=== Recorded information ===

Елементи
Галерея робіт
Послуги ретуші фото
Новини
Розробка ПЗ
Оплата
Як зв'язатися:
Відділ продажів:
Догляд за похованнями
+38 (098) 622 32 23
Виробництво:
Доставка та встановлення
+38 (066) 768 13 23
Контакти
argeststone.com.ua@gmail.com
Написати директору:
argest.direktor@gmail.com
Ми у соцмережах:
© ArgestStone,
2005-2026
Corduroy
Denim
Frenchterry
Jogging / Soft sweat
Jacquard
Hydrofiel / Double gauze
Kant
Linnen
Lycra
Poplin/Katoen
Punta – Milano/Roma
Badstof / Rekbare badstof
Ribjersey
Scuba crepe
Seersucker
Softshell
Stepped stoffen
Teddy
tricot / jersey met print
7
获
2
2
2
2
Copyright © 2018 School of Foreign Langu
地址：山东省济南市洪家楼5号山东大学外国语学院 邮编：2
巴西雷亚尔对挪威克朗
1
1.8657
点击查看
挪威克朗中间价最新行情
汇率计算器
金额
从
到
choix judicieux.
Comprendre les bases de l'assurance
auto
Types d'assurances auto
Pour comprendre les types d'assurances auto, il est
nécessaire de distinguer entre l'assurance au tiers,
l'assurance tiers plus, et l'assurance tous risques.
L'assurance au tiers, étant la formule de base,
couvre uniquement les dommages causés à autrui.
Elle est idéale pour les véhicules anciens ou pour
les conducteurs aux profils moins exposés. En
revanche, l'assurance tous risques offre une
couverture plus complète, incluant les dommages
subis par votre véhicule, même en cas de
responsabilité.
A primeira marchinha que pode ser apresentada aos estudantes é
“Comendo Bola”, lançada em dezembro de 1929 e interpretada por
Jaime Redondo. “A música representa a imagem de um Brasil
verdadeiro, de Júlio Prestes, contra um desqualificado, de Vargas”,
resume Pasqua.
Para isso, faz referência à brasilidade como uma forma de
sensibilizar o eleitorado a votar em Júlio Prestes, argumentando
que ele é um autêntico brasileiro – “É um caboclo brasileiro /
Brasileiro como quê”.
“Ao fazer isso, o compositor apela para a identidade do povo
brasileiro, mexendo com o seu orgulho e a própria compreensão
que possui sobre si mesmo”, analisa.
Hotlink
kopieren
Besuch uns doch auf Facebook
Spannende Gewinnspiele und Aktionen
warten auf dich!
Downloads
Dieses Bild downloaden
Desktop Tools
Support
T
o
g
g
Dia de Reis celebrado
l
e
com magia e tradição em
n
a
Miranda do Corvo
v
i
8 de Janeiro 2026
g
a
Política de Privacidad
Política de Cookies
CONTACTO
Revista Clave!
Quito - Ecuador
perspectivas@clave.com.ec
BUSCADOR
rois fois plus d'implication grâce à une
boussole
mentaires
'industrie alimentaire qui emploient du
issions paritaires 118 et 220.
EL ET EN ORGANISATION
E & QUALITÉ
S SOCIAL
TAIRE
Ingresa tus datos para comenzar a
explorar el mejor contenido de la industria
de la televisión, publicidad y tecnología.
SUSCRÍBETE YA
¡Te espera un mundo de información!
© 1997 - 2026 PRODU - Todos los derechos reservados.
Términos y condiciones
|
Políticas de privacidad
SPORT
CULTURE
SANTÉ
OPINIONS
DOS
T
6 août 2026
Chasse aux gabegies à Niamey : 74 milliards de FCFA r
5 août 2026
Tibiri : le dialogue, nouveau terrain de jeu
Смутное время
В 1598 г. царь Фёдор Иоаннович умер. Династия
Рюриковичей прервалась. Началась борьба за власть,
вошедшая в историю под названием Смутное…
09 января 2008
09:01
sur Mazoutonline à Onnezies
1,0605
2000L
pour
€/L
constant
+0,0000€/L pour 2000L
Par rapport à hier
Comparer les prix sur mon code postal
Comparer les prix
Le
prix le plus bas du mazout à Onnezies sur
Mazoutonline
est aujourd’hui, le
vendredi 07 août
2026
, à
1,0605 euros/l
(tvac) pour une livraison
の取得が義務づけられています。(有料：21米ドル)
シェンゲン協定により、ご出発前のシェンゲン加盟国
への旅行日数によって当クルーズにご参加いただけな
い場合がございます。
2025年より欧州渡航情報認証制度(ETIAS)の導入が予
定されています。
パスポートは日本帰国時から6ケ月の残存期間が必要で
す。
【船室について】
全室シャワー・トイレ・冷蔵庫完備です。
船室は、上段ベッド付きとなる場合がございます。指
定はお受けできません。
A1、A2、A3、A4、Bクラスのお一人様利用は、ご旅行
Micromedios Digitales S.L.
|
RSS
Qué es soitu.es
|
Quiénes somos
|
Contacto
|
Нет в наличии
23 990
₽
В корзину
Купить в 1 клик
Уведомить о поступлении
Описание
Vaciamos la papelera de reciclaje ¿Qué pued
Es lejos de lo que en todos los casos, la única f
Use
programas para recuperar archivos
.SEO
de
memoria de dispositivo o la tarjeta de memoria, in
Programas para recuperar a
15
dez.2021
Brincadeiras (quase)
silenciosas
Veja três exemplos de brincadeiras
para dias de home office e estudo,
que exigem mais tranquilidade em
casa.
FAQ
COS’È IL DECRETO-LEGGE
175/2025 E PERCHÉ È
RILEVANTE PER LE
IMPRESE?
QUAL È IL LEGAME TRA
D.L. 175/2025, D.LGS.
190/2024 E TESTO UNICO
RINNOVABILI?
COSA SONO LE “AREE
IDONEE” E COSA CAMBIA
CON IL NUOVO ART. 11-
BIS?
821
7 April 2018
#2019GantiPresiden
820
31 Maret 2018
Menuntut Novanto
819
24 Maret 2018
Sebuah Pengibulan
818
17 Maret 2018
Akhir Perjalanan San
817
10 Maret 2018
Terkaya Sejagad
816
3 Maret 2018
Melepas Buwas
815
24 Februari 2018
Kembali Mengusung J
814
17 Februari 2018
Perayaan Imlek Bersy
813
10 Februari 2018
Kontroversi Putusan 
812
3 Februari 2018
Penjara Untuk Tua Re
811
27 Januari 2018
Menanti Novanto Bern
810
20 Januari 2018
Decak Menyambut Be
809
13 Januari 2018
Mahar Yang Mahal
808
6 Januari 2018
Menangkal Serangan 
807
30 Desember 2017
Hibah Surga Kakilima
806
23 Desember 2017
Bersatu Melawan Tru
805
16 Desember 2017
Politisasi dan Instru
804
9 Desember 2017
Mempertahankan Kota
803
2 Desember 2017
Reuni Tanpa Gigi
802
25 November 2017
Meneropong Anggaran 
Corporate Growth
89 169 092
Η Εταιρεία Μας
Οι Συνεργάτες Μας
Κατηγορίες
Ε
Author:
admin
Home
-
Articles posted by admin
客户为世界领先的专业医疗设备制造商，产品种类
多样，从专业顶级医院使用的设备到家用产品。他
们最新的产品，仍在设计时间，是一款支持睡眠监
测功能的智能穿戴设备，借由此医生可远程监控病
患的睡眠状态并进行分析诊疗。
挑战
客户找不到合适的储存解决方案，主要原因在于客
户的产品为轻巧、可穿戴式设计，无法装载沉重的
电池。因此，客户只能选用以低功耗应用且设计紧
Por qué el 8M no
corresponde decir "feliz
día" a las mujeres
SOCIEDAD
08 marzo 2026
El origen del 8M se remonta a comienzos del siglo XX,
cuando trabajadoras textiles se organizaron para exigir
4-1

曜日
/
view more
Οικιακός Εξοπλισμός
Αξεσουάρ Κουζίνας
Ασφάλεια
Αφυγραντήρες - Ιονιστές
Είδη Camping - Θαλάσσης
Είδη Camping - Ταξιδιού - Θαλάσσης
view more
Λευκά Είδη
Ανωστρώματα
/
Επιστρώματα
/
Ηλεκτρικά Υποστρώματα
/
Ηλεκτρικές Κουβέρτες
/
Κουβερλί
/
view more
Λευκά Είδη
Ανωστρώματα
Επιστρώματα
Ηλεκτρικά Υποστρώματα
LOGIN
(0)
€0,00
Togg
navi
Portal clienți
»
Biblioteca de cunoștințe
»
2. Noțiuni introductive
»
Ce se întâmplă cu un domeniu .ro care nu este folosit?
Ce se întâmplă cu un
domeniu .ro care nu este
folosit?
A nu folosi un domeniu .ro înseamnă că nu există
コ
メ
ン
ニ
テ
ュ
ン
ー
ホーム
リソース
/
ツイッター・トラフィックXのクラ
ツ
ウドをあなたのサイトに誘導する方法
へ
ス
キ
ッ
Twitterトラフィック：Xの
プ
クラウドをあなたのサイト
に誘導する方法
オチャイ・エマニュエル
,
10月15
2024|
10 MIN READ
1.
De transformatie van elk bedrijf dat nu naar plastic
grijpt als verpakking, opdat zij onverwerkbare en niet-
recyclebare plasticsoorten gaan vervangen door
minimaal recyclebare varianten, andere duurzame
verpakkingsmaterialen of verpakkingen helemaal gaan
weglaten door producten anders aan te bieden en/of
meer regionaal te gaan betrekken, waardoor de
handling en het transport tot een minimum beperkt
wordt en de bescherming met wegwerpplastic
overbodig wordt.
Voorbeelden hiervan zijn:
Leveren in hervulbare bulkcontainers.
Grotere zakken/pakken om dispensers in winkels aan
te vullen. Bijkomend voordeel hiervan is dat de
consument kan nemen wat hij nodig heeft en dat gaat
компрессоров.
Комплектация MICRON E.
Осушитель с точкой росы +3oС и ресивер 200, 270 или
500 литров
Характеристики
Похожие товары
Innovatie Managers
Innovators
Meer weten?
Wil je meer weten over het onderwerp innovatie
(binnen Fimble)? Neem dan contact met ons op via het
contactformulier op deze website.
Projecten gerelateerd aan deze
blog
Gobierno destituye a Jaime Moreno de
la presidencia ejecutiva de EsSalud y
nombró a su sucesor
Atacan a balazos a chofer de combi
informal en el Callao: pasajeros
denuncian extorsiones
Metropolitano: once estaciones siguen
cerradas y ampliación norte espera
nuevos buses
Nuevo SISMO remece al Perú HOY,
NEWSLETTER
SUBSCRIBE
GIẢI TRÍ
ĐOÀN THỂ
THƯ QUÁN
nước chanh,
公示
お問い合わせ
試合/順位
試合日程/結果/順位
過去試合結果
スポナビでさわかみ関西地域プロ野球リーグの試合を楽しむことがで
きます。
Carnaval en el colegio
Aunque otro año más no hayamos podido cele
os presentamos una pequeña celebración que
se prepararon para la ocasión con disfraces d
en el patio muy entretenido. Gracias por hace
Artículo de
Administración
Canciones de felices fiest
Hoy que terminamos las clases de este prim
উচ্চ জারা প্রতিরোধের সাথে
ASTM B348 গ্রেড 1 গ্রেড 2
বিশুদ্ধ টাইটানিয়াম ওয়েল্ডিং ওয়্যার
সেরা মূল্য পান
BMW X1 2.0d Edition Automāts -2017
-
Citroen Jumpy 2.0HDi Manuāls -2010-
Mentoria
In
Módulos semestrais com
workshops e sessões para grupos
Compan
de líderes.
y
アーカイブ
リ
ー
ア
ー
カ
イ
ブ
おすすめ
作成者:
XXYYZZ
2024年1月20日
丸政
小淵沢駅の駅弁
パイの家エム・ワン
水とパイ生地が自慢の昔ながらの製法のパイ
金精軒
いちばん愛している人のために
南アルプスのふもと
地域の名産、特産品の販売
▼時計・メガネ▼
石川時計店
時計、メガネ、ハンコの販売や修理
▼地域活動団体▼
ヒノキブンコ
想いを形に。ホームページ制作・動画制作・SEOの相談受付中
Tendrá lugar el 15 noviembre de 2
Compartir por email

===

> **Requirement**: Return exactly, and only, the lines above starting at the line that contains "Veja três exemplos de brincadeiras" and ending at the line that contains "25 November 2017".

> **Expected answer**:
Veja três exemplos de brincadeiras
para dias de home office e estudo,
que exigem mais tranquilidade em
casa.
FAQ
COS’È IL DECRETO-LEGGE
175/2025 E PERCHÉ È
RILEVANTE PER LE
IMPRESE?
QUAL È IL LEGAME TRA
D.L. 175/2025, D.LGS.
190/2024 E TESTO UNICO
RINNOVABILI?
COSA SONO LE “AREE
IDONEE” E COSA CAMBIA
CON IL NUOVO ART. 11-
BIS?
821
7 April 2018
#2019GantiPresiden
820
31 Maret 2018
Menuntut Novanto
819
24 Maret 2018
Sebuah Pengibulan
818
17 Maret 2018
Akhir Perjalanan San
817
10 Maret 2018
Terkaya Sejagad
816
3 Maret 2018
Melepas Buwas
815
24 Februari 2018
Kembali Mengusung J
814
17 Februari 2018
Perayaan Imlek Bersy
813
10 Februari 2018
Kontroversi Putusan 
812
3 Februari 2018
Penjara Untuk Tua Re
811
27 Januari 2018
Menanti Novanto Bern
810
20 Januari 2018
Decak Menyambut Be
809
13 Januari 2018
Mahar Yang Mahal
808
6 Januari 2018
Menangkal Serangan 
807
30 Desember 2017
Hibah Surga Kakilima
806
23 Desember 2017
Bersatu Melawan Tru
805
16 Desember 2017
Politisasi dan Instru
804
9 Desember 2017
Mempertahankan Kota
803
2 Desember 2017
Reuni Tanpa Gigi
802
25 November 2017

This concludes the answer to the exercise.